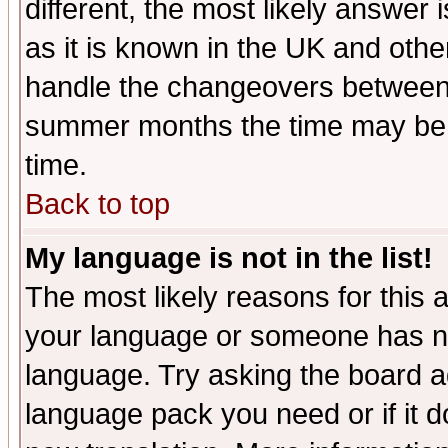
different, the most likely answer
as it is known in the UK and othe
handle the changeovers between 
summer months the time may be an
time.
Back to top
My language is not in the list!
The most likely reasons for this ar
your language or someone has not
language. Try asking the board adm
language pack you need or if it do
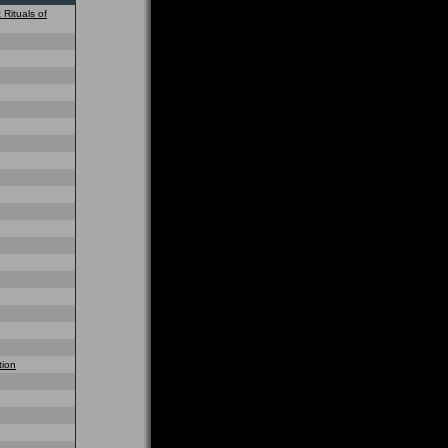
 Rituals of
tion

#### Task instructions:
All lines from the one containing "Back to top" to the last line of the records above, both included, need to be repeated word for word; omit the pictures.

#### Your response:
Back to top
My language is not in the list!
The most likely reasons for this ar
your language or someone has not
language. Try asking the board adm
language pack you need or if it do
 Rituals of
tion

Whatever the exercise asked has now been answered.